### AÇÕES A REALIZAR
- a) Responda com base na notícia:
(i) Quantos anos tinha Adolfo Coelho de Souza?
(ii) Em que data e horário a notícia foi publicada?
(iii) Segundo a delegada, o que a Santa Casa já instaurou?
- b) Reescreva todo o trecho da notícia que vai de "Segundo a delegada, Kanamura" até "medicação de apoio.", trocando "sindicância" por "investigação interna".

### TEXTO DE ORIGEM
+ + + + + + +

Geral

Falha humana em programação de máquina pode ter provocado morte de idoso com câncer

Uma falha humana na programação da bomba de infusão pode ter sido o que causou a  morte de Adolfo Coelho de Souza, de 82 anos, paciente do setor de oncologia da Santa Casa de Campo Grande. A informação é da delegada Ana Cláudia Medina, da 1ª Delegacia de Polícia Civil, responsável pelo inquérito que apura […]

Arquivo Publicado em 18/09/2014, às 22h20

None

Uma falha humana na programação da bomba de infusão pode ter sido o que causou a  morte de Adolfo Coelho de Souza, de 82 anos, paciente do setor de oncologia da Santa Casa de Campo Grande. A informação é da delegada Ana Cláudia Medina, da 1ª Delegacia de Polícia Civil, responsável pelo inquérito que apura a morte do idoso e que ouviu o diretor-técnico da Santa Casa de Campo Grande, Luiz Alberto Kanamura na tarde desta quinta-feira (18).


Segundo a delegada, Kanamura informou que a Santa Casa já instaurou uma sindicância para apurar o caso e que segundo o médico, tudo aponta para uma falha na programação da bomba de infusão. O médico disse à delegada que a família teria sido informada desde o início, inclusive da necessidade de fazer uma medicação de apoio.

+ + + + + + +

### MATERIAL FORNECIDO
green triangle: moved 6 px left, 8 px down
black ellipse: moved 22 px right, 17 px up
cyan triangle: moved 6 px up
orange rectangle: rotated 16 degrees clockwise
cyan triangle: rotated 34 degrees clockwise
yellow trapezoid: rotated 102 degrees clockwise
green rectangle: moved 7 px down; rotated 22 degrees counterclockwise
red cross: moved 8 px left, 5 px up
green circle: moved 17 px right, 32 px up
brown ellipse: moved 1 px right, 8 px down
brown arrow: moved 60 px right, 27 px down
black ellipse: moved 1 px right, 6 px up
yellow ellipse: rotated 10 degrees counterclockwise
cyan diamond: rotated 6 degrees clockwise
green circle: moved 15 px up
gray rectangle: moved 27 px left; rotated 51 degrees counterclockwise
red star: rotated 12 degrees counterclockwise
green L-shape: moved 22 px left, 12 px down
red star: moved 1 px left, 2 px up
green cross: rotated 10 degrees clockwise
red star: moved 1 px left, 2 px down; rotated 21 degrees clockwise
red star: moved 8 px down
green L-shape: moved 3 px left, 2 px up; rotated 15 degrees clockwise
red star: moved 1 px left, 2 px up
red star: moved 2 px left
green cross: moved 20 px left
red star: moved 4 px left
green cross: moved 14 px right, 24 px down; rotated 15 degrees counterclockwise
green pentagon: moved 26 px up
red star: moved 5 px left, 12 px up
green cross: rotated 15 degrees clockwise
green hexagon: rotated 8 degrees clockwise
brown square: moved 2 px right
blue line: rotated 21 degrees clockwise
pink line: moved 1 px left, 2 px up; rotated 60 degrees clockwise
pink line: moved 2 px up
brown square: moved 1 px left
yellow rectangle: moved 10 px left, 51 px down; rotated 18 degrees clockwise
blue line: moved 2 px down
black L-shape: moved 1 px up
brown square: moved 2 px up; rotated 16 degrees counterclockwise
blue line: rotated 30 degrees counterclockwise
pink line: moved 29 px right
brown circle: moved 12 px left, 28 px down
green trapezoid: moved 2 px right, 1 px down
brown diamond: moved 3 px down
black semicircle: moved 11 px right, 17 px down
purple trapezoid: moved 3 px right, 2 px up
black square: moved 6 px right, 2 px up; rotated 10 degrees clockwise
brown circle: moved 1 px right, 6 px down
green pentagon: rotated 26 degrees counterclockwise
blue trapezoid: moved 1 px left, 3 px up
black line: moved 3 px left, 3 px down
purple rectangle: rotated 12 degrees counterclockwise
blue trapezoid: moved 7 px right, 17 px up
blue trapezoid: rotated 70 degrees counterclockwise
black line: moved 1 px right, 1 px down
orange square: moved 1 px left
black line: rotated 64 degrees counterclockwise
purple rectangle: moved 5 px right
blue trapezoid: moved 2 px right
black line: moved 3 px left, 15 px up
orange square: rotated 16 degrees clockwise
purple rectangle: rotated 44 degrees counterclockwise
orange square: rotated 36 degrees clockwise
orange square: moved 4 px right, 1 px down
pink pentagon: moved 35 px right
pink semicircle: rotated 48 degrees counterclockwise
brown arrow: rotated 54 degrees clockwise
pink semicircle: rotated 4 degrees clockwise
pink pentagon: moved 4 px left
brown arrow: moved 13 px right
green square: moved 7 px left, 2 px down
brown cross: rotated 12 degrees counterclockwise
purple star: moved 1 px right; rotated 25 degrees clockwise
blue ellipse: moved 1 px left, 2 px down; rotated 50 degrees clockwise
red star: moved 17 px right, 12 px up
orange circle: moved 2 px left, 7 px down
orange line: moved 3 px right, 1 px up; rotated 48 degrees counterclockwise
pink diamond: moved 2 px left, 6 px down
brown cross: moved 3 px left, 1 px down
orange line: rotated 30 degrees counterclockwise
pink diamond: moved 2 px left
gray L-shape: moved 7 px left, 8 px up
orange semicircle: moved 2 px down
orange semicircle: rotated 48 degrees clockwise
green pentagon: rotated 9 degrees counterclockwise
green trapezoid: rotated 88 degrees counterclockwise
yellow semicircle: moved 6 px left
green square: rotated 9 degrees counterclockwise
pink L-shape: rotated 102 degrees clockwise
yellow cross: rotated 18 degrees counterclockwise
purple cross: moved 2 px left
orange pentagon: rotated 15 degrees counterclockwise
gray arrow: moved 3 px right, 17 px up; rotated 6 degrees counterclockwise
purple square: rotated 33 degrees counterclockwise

+ + + + + + +

### SOLUÇÕES POR TAREFA
- a)
(i) 82 anos.
(ii) Em 18/09/2014, às 22h20.
(iii) Uma sindicância para apurar o caso.

- b)
Segundo a delegada, Kanamura informou que a Santa Casa já instaurou uma investigação interna para apurar o caso e que segundo o médico, tudo aponta para uma falha na programação da bomba de infusão. O médico disse à delegada que a família teria sido informada desde o início, inclusive da necessidade de fazer uma medicação de apoio.